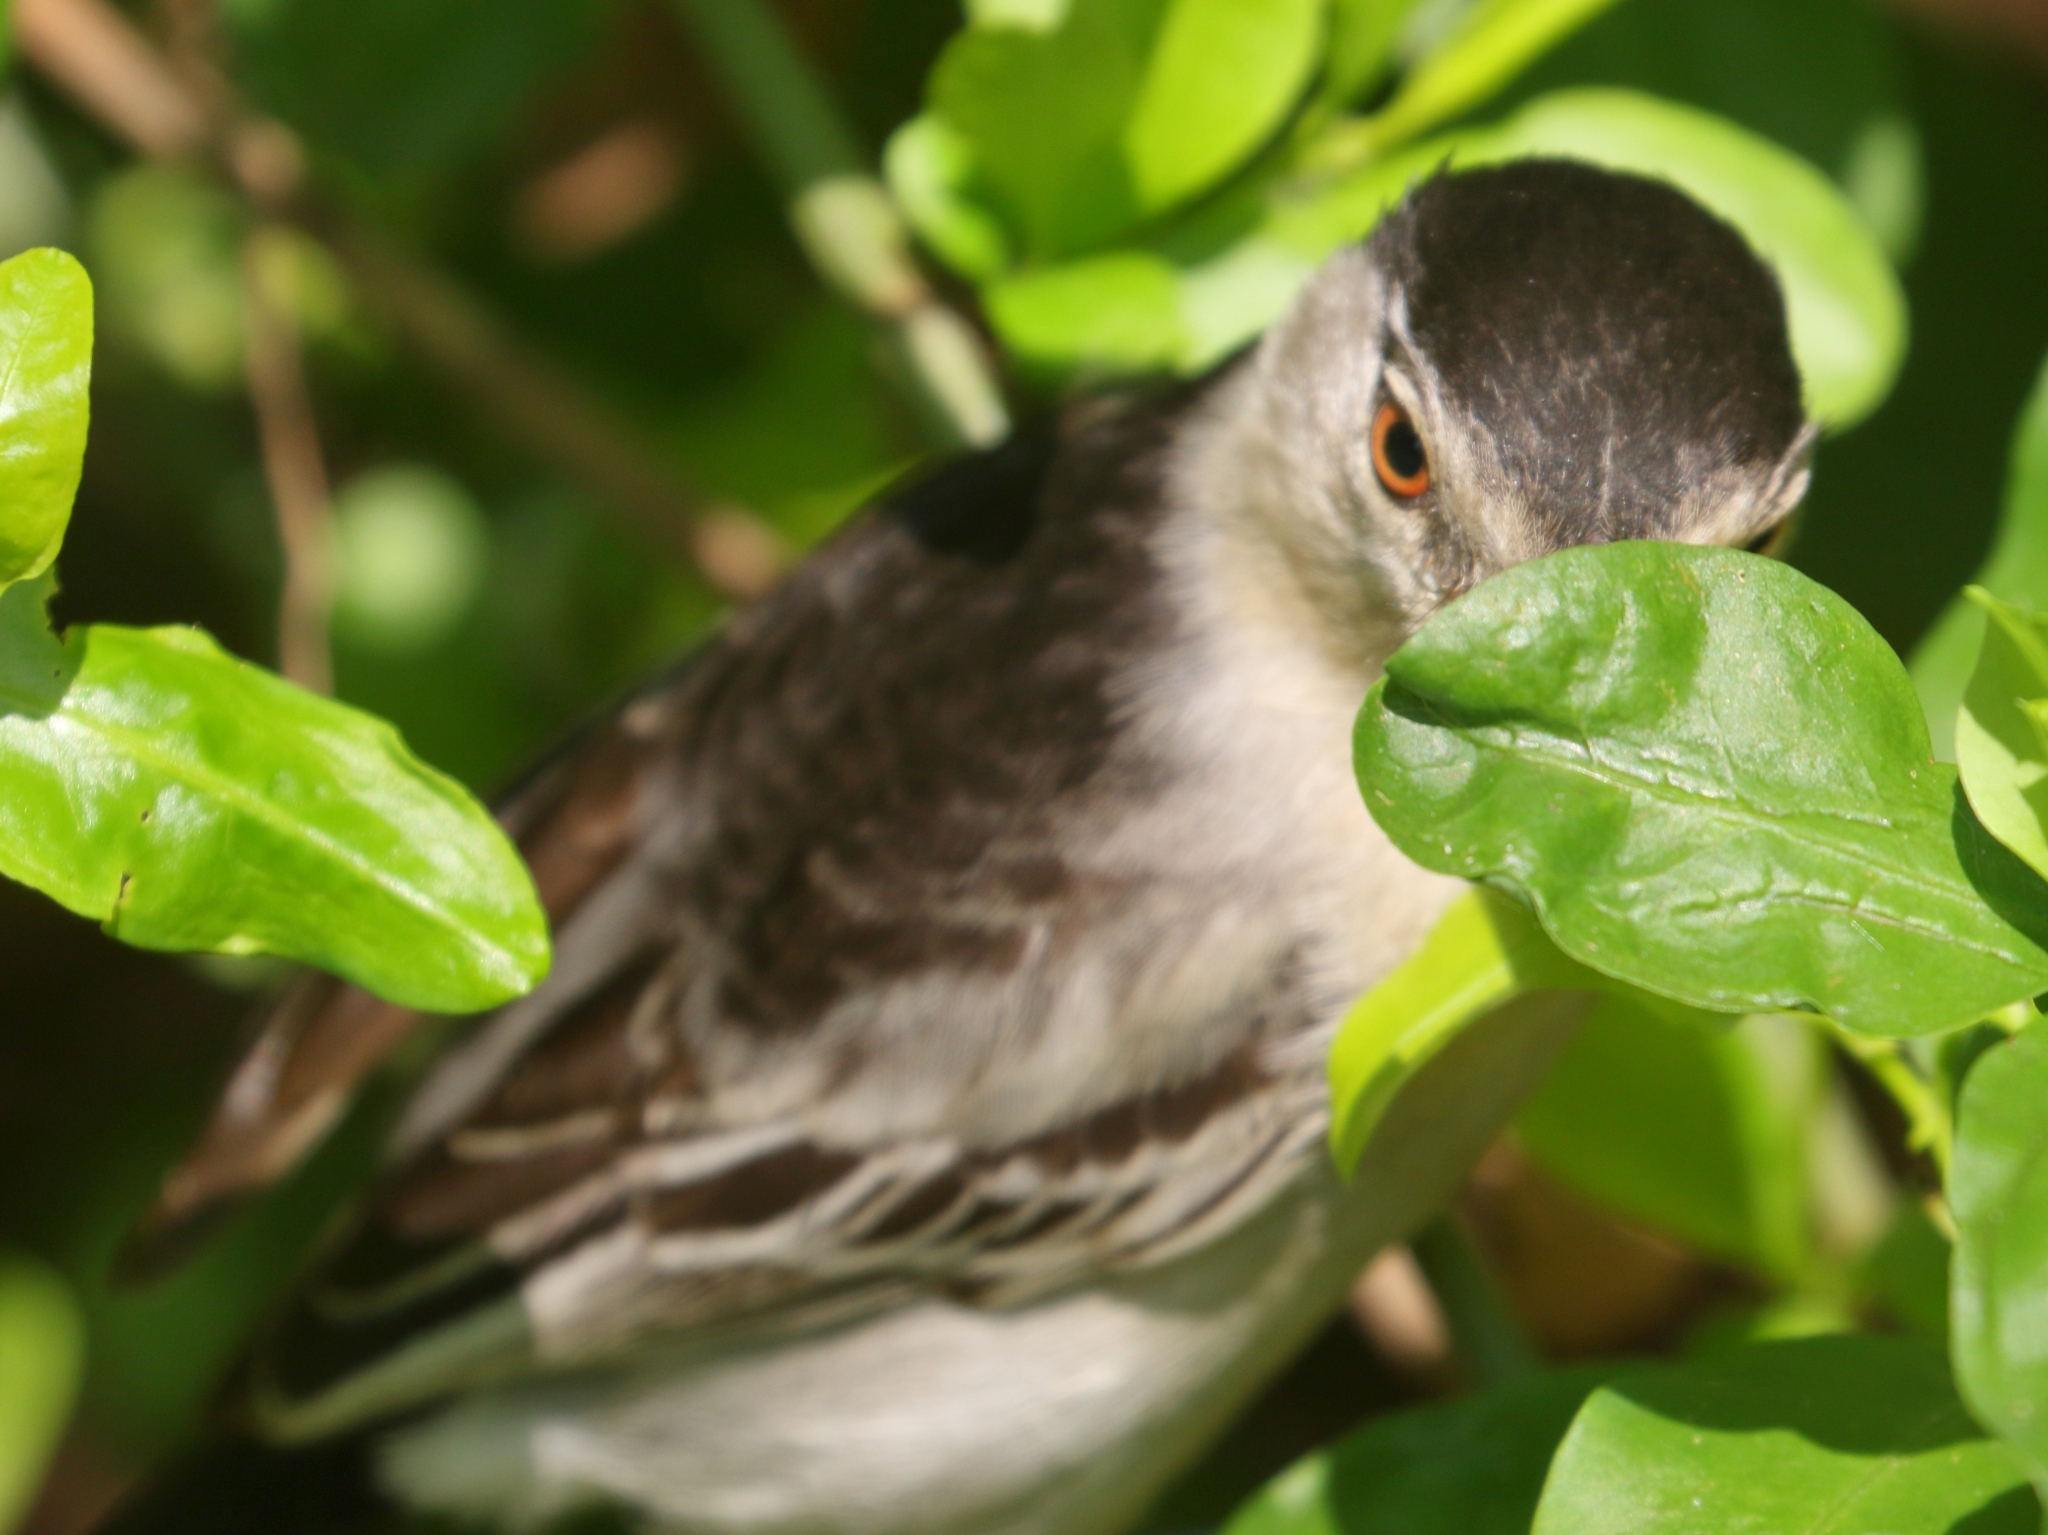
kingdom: Animalia
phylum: Chordata
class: Aves
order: Passeriformes
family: Malaconotidae
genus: Dryoscopus
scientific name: Dryoscopus cubla
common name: Black-backed puffback
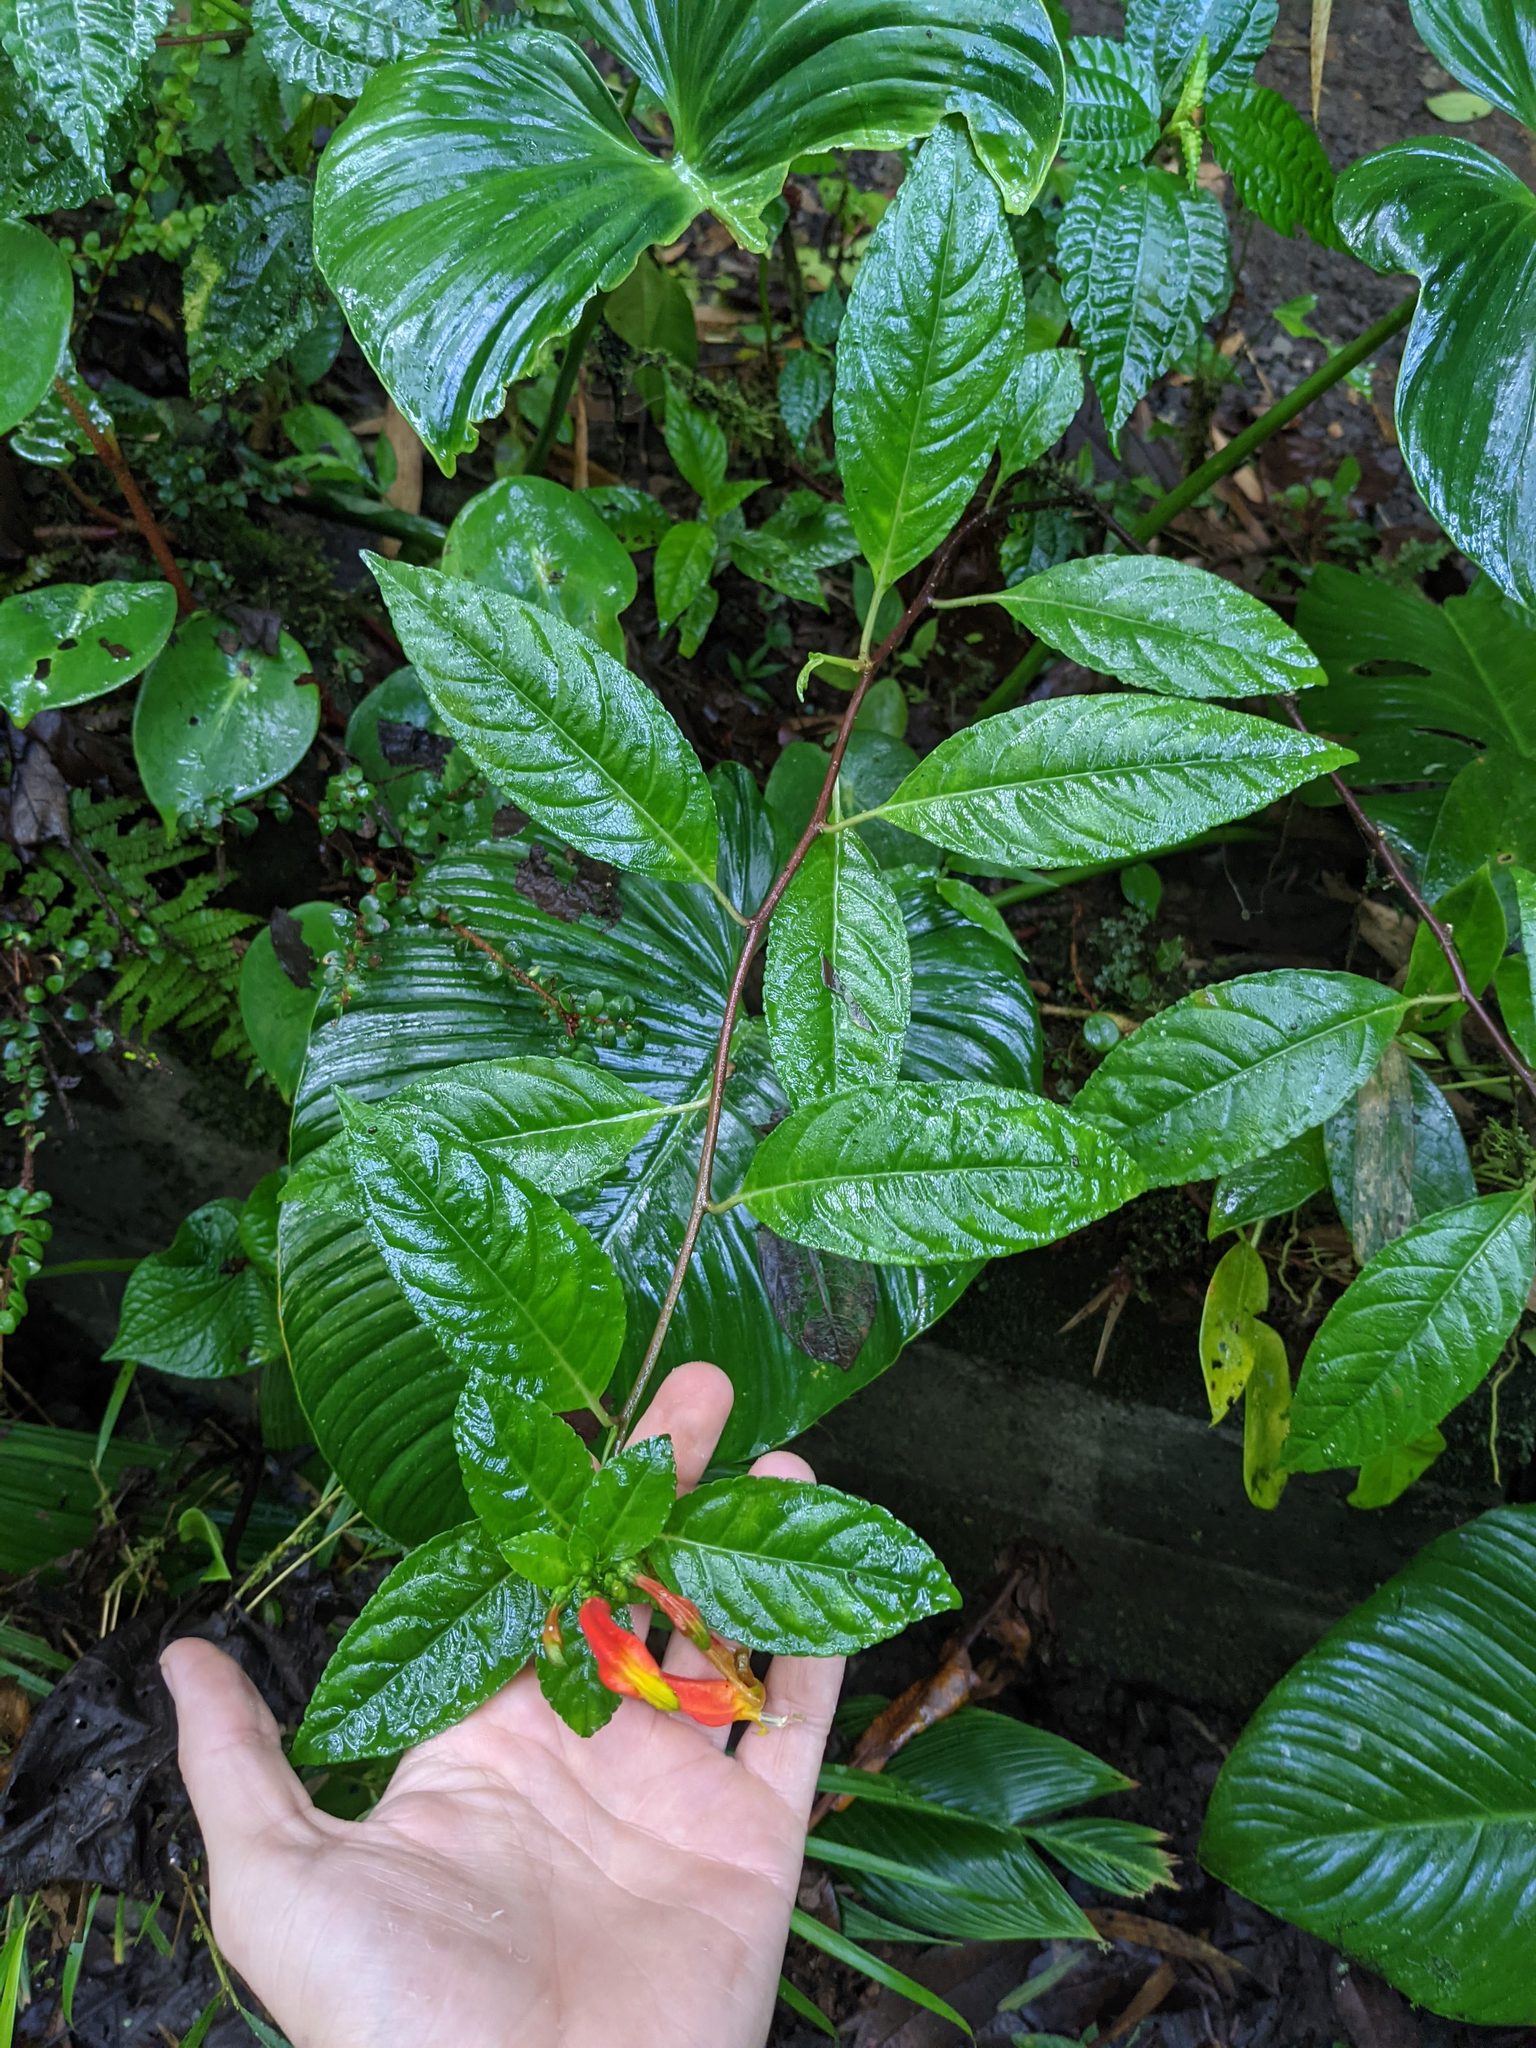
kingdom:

Task instructions ▸ Reproduce all of the lines above word for word, leaving out the pictures.

Full solution ▸
kingdom: Animalia
phylum: Chordata
class: Aves
order: Passeriformes
family: Malaconotidae
genus: Dryoscopus
scientific name: Dryoscopus cubla
common name: Black-backed puffback
kingdom:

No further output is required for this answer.